[PROBLEMS AND TASKS]
#1 Condense the paragraph of the Cambodia crackdown text that begins "Human Rights Watch expressed concern about the coerced closure" into a shorter version that keeps its main facts.
#2 From the records, reproduce word for word the lines starting with the line with "kingdom: Plantae" and going on through the line with "locality: River Banks, head".

[SELECTED TEXT]
---*---
Prime Minister Hun Sen Launches Harshest Crackdown in Years
(New York) - The Cambodian government of Prime Minister Hun Sen should end its campaign of harassment, threats, and unwarranted legal action aimed at consolidating its rule by silencing the political opposition and peaceful critics, Human Rights Watch said today.
- On June 22, 2009, the National Assembly voted to lift the parliamentary immunity of two of the opposition Sam Rainsy Party's (SRP) most active members, Mu Sochua and Ho Vann, paving the way to try them on criminal charges of defamation against Hun Sen and 22 military officials, respectively.
- On June 26, a Phnom Penh court sentenced Hang Chakra, owner of the opposition newspaper Khmer Machas Srok (Khmer Landowner), to one year in prison on charges of disinformation after the newspaper published articles on government corruption.
- On July 7, Kong Sam Onn, one of the few private lawyers who had been brave enough to represent opposition SRP members in court, "defected" to the ruling Cambodian People's Party (CPP) and dropped his representation of Mu Sochua and Ho Vann after he was sued for defamation by Hun Sen and threatened with disbarment by the Cambodian Bar Association for representing Mu Sochua against criminal defamation charges.
- On July 10, Dam Sith, the owner of Moneaksekar Khmer (Khmer Conscience), one of Cambodia's oldest and most influential opposition papers, closed the newspaper to avoid criminal prosecution for criticism of government officials.
- On July 14, Moeung Sonn, president of the Khmer Civilization Foundation, a nonprofit organization, was sentenced in absentia to two years in prison on charges of disinformation after he raised concerns about the effect of installation of lights on the Angkor monuments.
With the resignation of their lawyer, opposition lawmakers Ho Vann and Mu Sochua have not been able to find other lawyers willing to represent them in their upcoming trials, scheduled for July 17 and July 24, respectively.
"If Ho Vann and Mu Sochua are convicted, there's a real chance that two of the most active opposition voices will permanently lose their seats in the National Assembly," said Adams. "Key issues are at stake here - multi-party democracy, rule of law, independence of lawyers, and freedom of expression."
Human Rights Watch expressed concern about the coerced closure of Moneaksekar Khmer on July 10, prompted by a battery of defamation, disinformation, and incitement suits filed by the government against the newspaper's editor, Dam Sith, a member of the board of directors of the Sam Rainsy Party. After Sith pledged to close the paper in a letter of apology to Hun Sen on July 8, the charges were reportedly dropped.
Since it began publication in Phnom Penh in 1993, Moneaksekar Khmer has experienced regular threats, intimidation, and even the killing of one of its staff. Khim Sambo, a reporter for the paper, was killed just weeks before national elections in July 2008 and shortly after the one-week detention, in June, of Dam Sith on disinformation charges filed by the foreign minister.
The two other main newspapers formerly affiliated with the Sam Rainsy Party (SRP) have also been targeted. In late June 2009, Hang Chakra, owner of Khmer Machas Srok newspaper, was sentenced to a year in prison on disinformation charges, for articles concerning corruption in the office of Deputy Prime Minister Sok An.
---*---
[RECORD SET]
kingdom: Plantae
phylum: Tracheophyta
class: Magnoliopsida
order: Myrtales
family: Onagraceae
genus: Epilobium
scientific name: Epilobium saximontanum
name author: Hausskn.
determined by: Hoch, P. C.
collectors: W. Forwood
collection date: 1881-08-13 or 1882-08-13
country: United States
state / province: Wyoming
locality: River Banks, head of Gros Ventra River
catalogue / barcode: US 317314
---*---
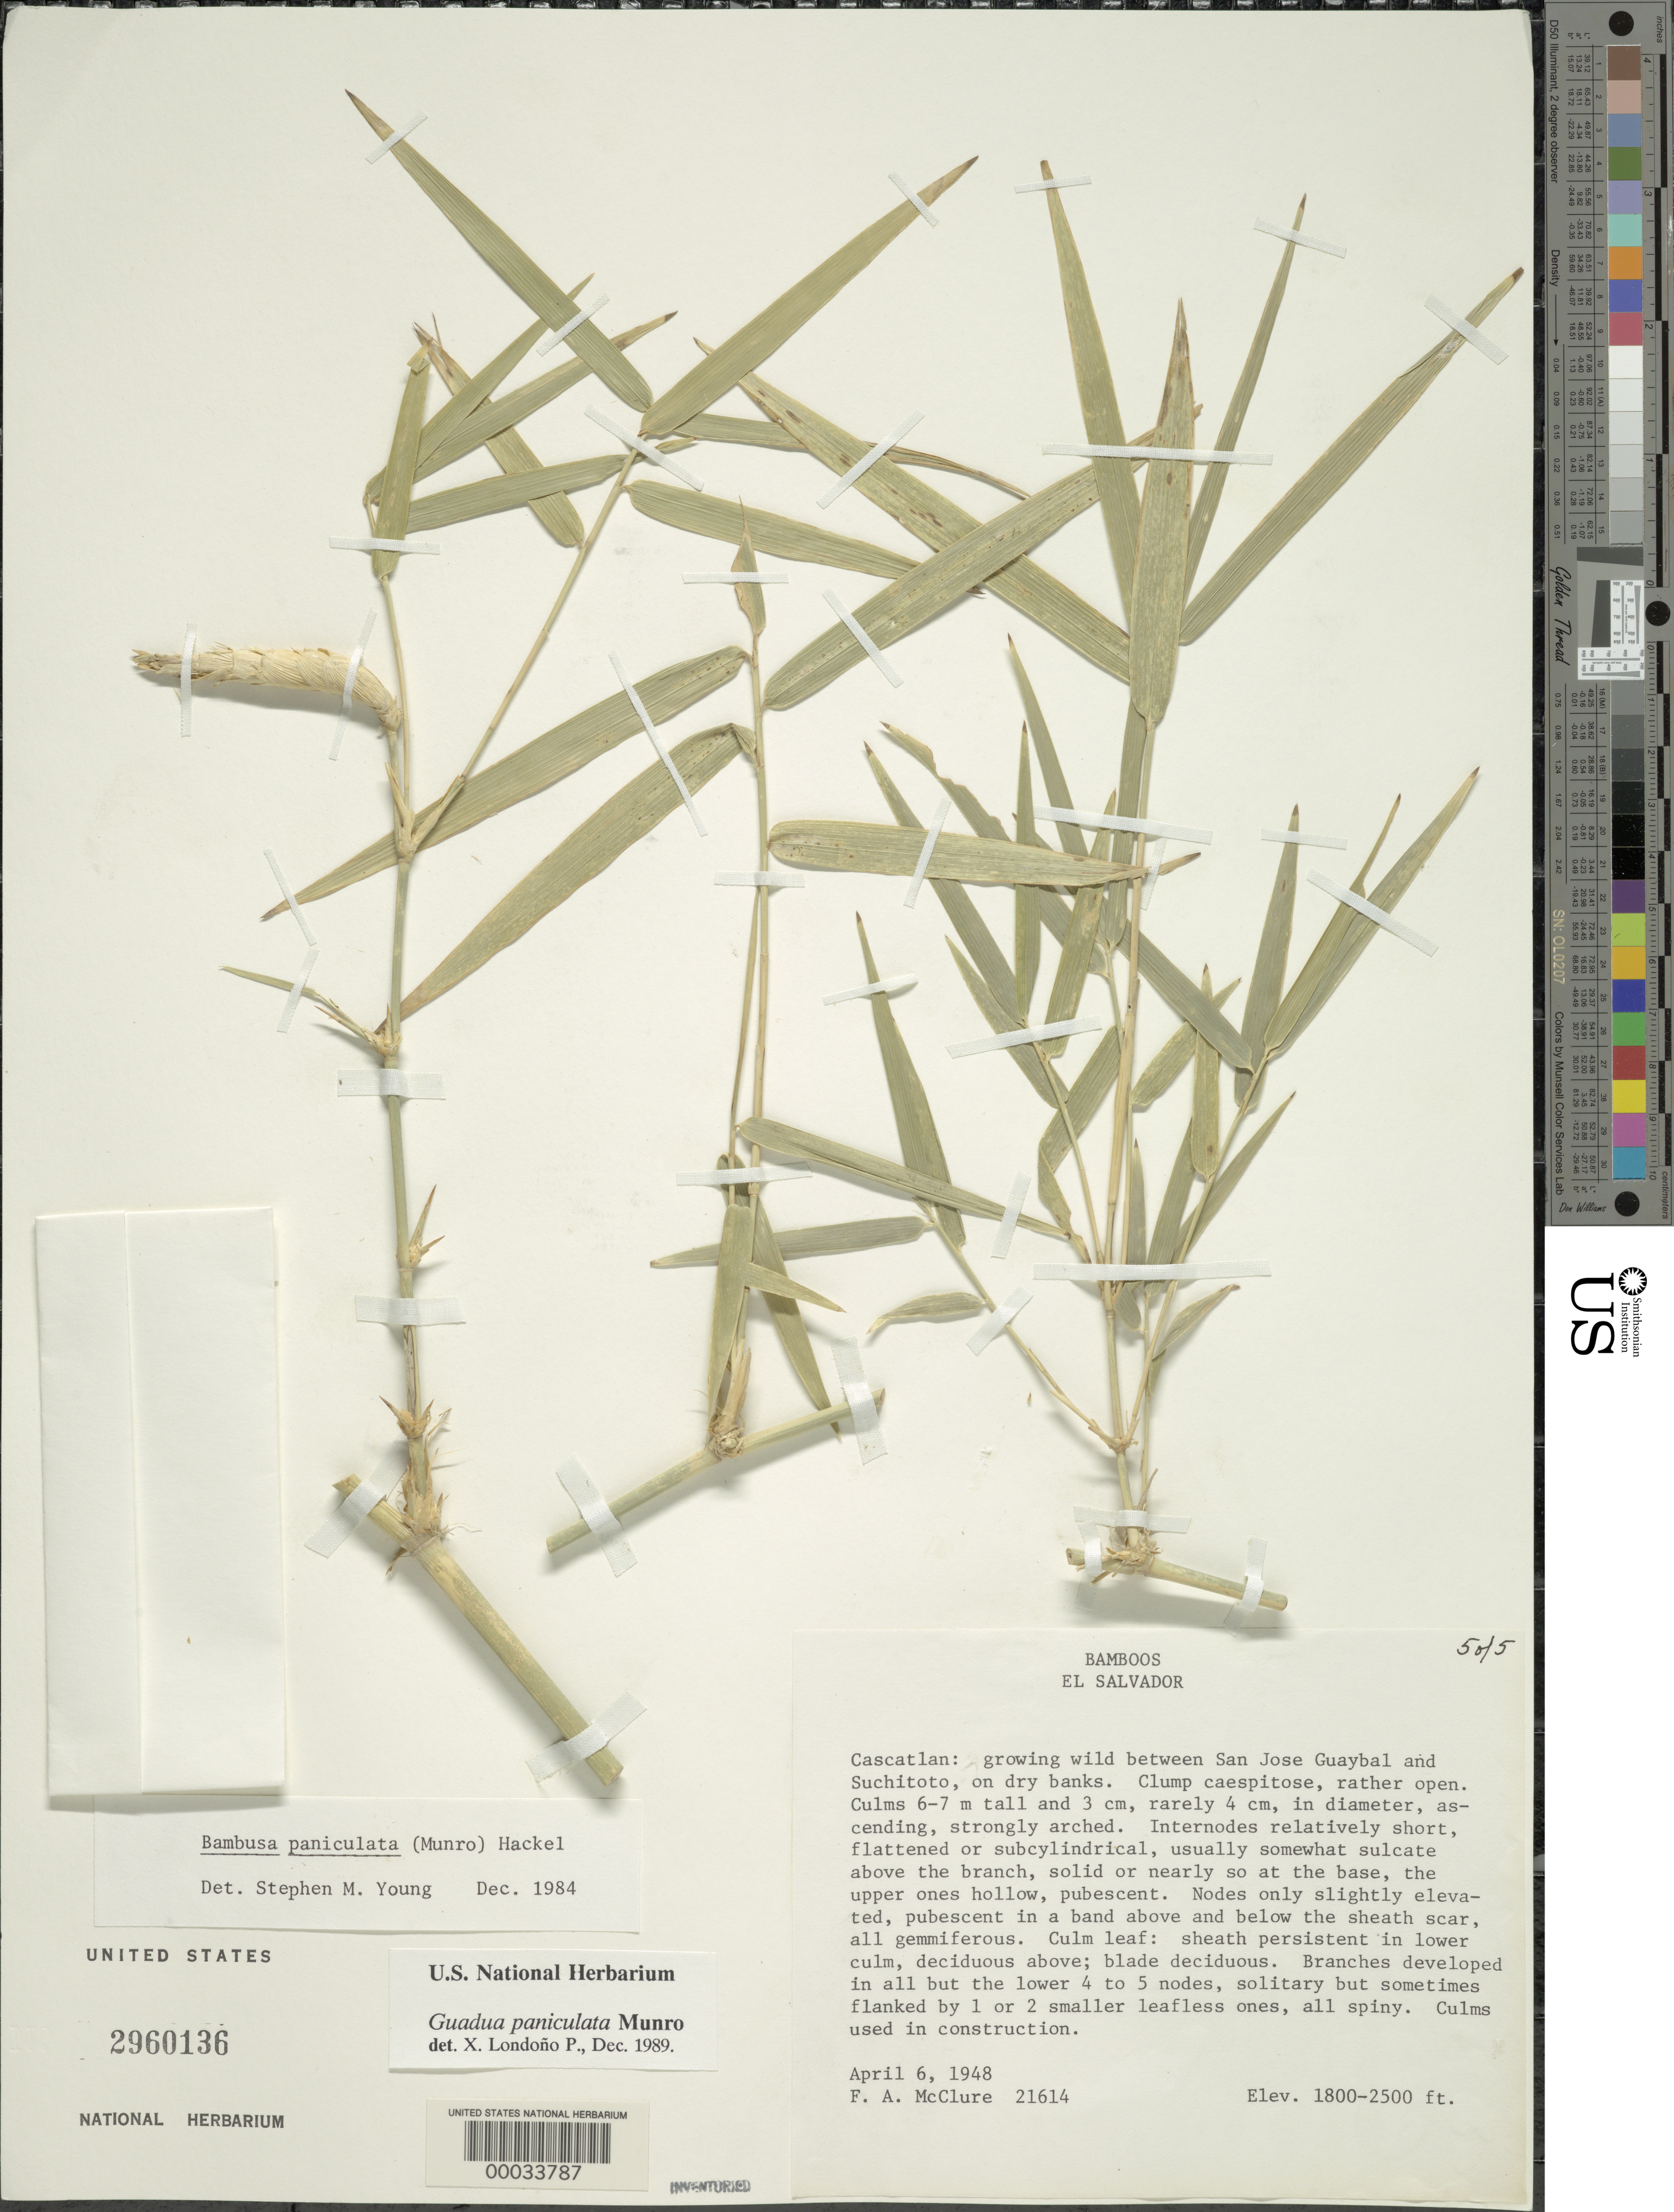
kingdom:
---*---
[ANSWERS FOR THIS EXERCISE]
#1 Human Rights Watch voiced concern over the forced closure of Moneaksekar Khmer on July 10. The closure followed a series of government defamation, disinformation, and incitement suits against its editor, Dam Sith, a Sam Rainsy Party board member. The charges were reportedly dropped after Sith promised to close the paper in a July 8 letter of apology to Hun Sen.

#2
kingdom: Plantae
phylum: Tracheophyta
class: Magnoliopsida
order: Myrtales
family: Onagraceae
genus: Epilobium
scientific name: Epilobium saximontanum
name author: Hausskn.
determined by: Hoch, P. C.
collectors: W. Forwood
collection date: 1881-08-13 or 1882-08-13
country: United States
state / province: Wyoming
locality: River Banks, head of Gros Ventra River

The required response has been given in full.